## PROBLEMS TO WORK ON
1. Please output the part of the Cat5 cable thread starting at "Sure you can...." and ending at "a cable please?".
2. In the Cat5 cable thread, at what address does the original poster configure the settings of the secondary DI-604?

## SOURCE PASSAGE

....................

# Solved: Extend a Cat5 network cable?



## I Fix 4 U (Jul 19, 2004)

Is there a way to extend an existing network cable? I have one that reaches my brother's room by carpet but now I have relocated the router and it no longer reaches. The easiest fix I want is just to be able to attach another cable to the current cable to make it longer.. Next fix is more cable but that seems more expensive due to length.
Thanx in advance.


----------



## jmwills (Sep 28, 2005)

Get a barrell connector, or a switch.


----------



## StumpedTechy (Jul 7, 2004)

This is the easiest way if your not wanting to add more devices -

http://cablenbits.com/NETWORKING/CAT5-Coupler.html

or do a google search on "Cat5 coupler"

Adding a switch means you have to add power as well and that just adds another bulky item and a power cord. However if you want more network devices in that room a switch is the way to go.


----------



## jmwills (Sep 28, 2005)

True, but with the switch, the distance can be almost infinite.


----------



## StumpedTechy (Jul 7, 2004)

True true.... different life applications... different solutions...

The only thing that truely matters is "is it compatible"!


----------



## I Fix 4 U (Jul 19, 2004)

I still have my DI-604 xD
Should that work or would it be more trouble then its worth?
I could use it until I can head out all the way to CompUSA.


----------



## StumpedTechy (Jul 7, 2004)

Sure you can.... make sure to turn off the DHCP and all that junk in the router and plug both cables into the LAN portions and it effectively becomes a switch.


----------



## I Fix 4 U (Jul 19, 2004)

Could you give me a quick little tutorial on turning the DI-604 into a switch to extend a cable please?


----------



## Rockn (Jul 29, 2001)

Buy a 5 port switch for $20


----------



## StumpedTechy (Jul 7, 2004)

Here a link that holds johnwill's instructions.

http://forums.techguy.org/networkin...-wireless.html?highlight=Johnwill+soho+router


----------



## I Fix 4 U (Jul 19, 2004)

I am able to connect to the DI-604 (secondary) using my main PC (connected to the new DGL-4300) and configure settings at address 192.168.0.254. DHCP is enabled on my 4300 but disabled on my 604. They are both on 255.255.255.0 but my brother's computer (the one in the other room where the cable did not reach) cannot connect to the DI-604 or DGL-4300 and there is no internet.... Actually it is connected and lights are blinking and the network goes active but it cannot visit 192.168.0.254 nor can it connect to the internet and I don't think it is getting its own IP address.

....................

## SOURCE DATA
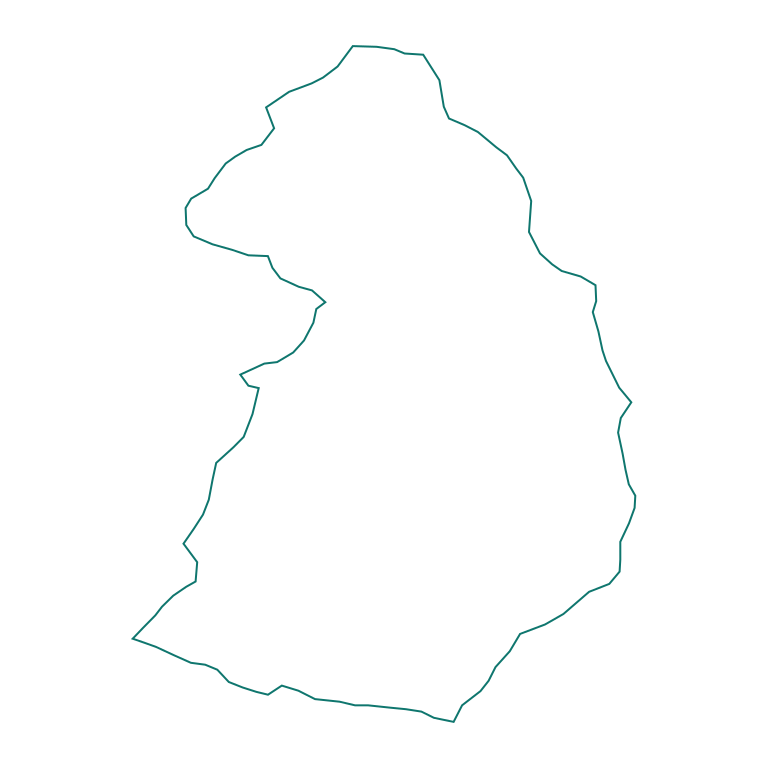 the district of Santa Mercedes, São Paulo, Brazil
{"feature_id": "56859067B1227581953826", "entity_name": "Santa Mercedes", "entity_type": "district", "adm_level": 2, "iso_a3": "BRA", "parent_name": "Brazil", "parent_adm1": "São Paulo", "projection": "albers", "projection_center": [-51.744, -21.31], "detail": "fine", "context": "isolated", "style": "outline", "palette": "teal", "viewbox_px": 768, "rotation_deg": 0, "n_neighbors": 0, "source": "geoboundaries", "source_scale": "gbopen_adm2", "svg_char_len": 1581}
<svg xmlns="http://www.w3.org/2000/svg" viewBox="0 0 768 768"><path d="M606.0,361.0L602.5,350.4L598.4,331.4L592.8,312.1L596.2,301.1L595.5,285.2L580.7,276.5L561.7,271.0L552.1,264.3L540.0,253.4L529.0,232.0L531.2,201.0L523.2,177.7L516.2,168.5L507.0,155.3L496.3,147.3L477.9,132.0L464.7,125.2L449.0,118.5L443.8,106.7L439.4,80.2L423.2,54.7L404.6,53.5L394.3,49.2L376.6,46.8L352.8,46.1L337.6,66.5L323.0,77.6L311.6,83.4L289.1,91.8L266.1,107.4L274.1,128.3L261.4,144.9L246.6,150.0L235.1,156.7L225.7,163.5L214.7,178.1L208.0,188.7L191.2,198.6L185.6,208.0L186.3,225.0L193.7,236.4L212.5,244.3L232.0,249.8L248.4,255.3L267.9,256.1L272.4,267.8L280.4,278.4L298.8,286.8L312.0,290.4L325.3,302.2L316.3,309.0L313.4,322.7L304.0,340.5L293.2,352.5L277.1,362.1L264.3,363.6L240.3,374.6L248.4,385.7L258.7,388.1L252.5,414.1L243.7,436.9L233.4,447.3L216.2,462.9L212.6,479.5L208.8,499.7L203.0,514.6L193.8,528.8L183.5,543.7L197.2,562.2L195.6,581.5L186.2,586.8L173.2,595.7L162.0,606.7L155.3,615.4L143.2,627.7L132.7,638.7L145.4,643.1L156.0,646.9L174.1,655.3L190.9,662.8L205.2,664.7L217.3,669.7L228.8,682.0L242.7,687.5L256.5,691.9L268.0,694.7L281.8,685.6L298.4,690.7L315.0,699.1L339.6,701.7L354.9,705.3L367.8,705.3L390.5,707.7L405.9,709.2L421.4,711.6L433.9,717.8L453.6,721.9L462.1,705.3L480.5,691.1L488.6,680.8L495.5,667.1L509.8,651.2L520.1,633.9L545.0,624.5L563.4,614.0L589.1,591.8L609.3,583.9L619.6,571.6L620.3,559.6L620.3,541.8L629.0,523.3L634.6,507.9L635.3,495.7L628.8,484.3L625.5,469.7L622.6,453.6L618.1,432.6L620.8,418.0L631.3,402.3L619.2,387.7L606.0,361.0Z" fill="none" stroke="#0f766e" stroke-width="2"/></svg>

....................

## EXERCISE RESULTS
1.
Sure you can.... make sure to turn off the DHCP and all that junk in the router and plug both cables into the LAN portions and it effectively becomes a switch.


----------



## I Fix 4 U (Jul 19, 2004)

Could you give me a quick little tutorial on turning the DI-604 into a switch to extend a cable please?

2. 192.168.0.254